What you should do. Copy out the listing below, swapping every "common name" for "vernacular name" and leaving everything else unchanged.
### Exercise input ###
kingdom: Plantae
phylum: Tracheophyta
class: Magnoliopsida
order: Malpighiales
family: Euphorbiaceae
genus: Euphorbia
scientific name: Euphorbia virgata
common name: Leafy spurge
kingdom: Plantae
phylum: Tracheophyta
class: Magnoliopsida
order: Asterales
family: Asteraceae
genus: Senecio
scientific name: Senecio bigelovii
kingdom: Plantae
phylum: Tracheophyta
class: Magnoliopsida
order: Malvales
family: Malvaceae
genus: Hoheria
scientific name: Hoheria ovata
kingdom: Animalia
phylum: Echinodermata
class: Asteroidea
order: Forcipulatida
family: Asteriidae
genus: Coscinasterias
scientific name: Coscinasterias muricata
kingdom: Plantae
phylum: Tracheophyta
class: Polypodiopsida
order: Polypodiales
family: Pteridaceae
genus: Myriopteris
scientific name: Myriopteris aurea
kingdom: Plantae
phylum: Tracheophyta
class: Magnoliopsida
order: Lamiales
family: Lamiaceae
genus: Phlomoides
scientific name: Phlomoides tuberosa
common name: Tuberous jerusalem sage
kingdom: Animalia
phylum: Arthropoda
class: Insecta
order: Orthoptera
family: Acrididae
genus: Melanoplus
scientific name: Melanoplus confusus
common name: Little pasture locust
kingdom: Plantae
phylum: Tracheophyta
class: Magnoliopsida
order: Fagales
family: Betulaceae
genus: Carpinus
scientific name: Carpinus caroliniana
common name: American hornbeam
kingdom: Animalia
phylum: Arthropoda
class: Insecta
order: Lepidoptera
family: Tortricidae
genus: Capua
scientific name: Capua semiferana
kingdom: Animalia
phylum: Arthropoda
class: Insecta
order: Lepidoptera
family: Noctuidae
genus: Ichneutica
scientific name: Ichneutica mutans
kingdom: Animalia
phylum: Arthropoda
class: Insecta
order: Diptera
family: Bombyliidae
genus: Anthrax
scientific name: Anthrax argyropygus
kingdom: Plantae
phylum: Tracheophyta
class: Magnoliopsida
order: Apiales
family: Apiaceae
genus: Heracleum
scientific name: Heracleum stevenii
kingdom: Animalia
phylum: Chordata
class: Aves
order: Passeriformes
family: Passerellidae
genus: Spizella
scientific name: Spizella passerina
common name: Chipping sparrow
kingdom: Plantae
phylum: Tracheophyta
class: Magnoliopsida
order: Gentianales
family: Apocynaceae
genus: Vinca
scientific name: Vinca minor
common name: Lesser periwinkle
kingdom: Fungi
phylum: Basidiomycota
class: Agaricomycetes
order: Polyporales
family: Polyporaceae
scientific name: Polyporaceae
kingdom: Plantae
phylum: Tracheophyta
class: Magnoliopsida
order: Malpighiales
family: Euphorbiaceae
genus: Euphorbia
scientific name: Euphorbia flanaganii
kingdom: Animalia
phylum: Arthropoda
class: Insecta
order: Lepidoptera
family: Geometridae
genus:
###
Solution below.
kingdom: Plantae
phylum: Tracheophyta
class: Magnoliopsida
order: Malpighiales
family: Euphorbiaceae
genus: Euphorbia
scientific name: Euphorbia virgata
vernacular name: Leafy spurge
kingdom: Plantae
phylum: Tracheophyta
class: Magnoliopsida
order: Asterales
family: Asteraceae
genus: Senecio
scientific name: Senecio bigelovii
kingdom: Plantae
phylum: Tracheophyta
class: Magnoliopsida
order: Malvales
family: Malvaceae
genus: Hoheria
scientific name: Hoheria ovata
kingdom: Animalia
phylum: Echinodermata
class: Asteroidea
order: Forcipulatida
family: Asteriidae
genus: Coscinasterias
scientific name: Coscinasterias muricata
kingdom: Plantae
phylum: Tracheophyta
class: Polypodiopsida
order: Polypodiales
family: Pteridaceae
genus: Myriopteris
scientific name: Myriopteris aurea
kingdom: Plantae
phylum: Tracheophyta
class: Magnoliopsida
order: Lamiales
family: Lamiaceae
genus: Phlomoides
scientific name: Phlomoides tuberosa
vernacular name: Tuberous jerusalem sage
kingdom: Animalia
phylum: Arthropoda
class: Insecta
order: Orthoptera
family: Acrididae
genus: Melanoplus
scientific name: Melanoplus confusus
vernacular name: Little pasture locust
kingdom: Plantae
phylum: Tracheophyta
class: Magnoliopsida
order: Fagales
family: Betulaceae
genus: Carpinus
scientific name: Carpinus caroliniana
vernacular name: American hornbeam
kingdom: Animalia
phylum: Arthropoda
class: Insecta
order: Lepidoptera
family: Tortricidae
genus: Capua
scientific name: Capua semiferana
kingdom: Animalia
phylum: Arthropoda
class: Insecta
order: Lepidoptera
family: Noctuidae
genus: Ichneutica
scientific name: Ichneutica mutans
kingdom: Animalia
phylum: Arthropoda
class: Insecta
order: Diptera
family: Bombyliidae
genus: Anthrax
scientific name: Anthrax argyropygus
kingdom: Plantae
phylum: Tracheophyta
class: Magnoliopsida
order: Apiales
family: Apiaceae
genus: Heracleum
scientific name: Heracleum stevenii
kingdom: Animalia
phylum: Chordata
class: Aves
order: Passeriformes
family: Passerellidae
genus: Spizella
scientific name: Spizella passerina
vernacular name: Chipping sparrow
kingdom: Plantae
phylum: Tracheophyta
class: Magnoliopsida
order: Gentianales
family: Apocynaceae
genus: Vinca
scientific name: Vinca minor
vernacular name: Lesser periwinkle
kingdom: Fungi
phylum: Basidiomycota
class: Agaricomycetes
order: Polyporales
family: Polyporaceae
scientific name: Polyporaceae
kingdom: Plantae
phylum: Tracheophyta
class: Magnoliopsida
order: Malpighiales
family: Euphorbiaceae
genus: Euphorbia
scientific name: Euphorbia flanaganii
kingdom: Animalia
phylum: Arthropoda
class: Insecta
order: Lepidoptera
family: Geometridae
genus:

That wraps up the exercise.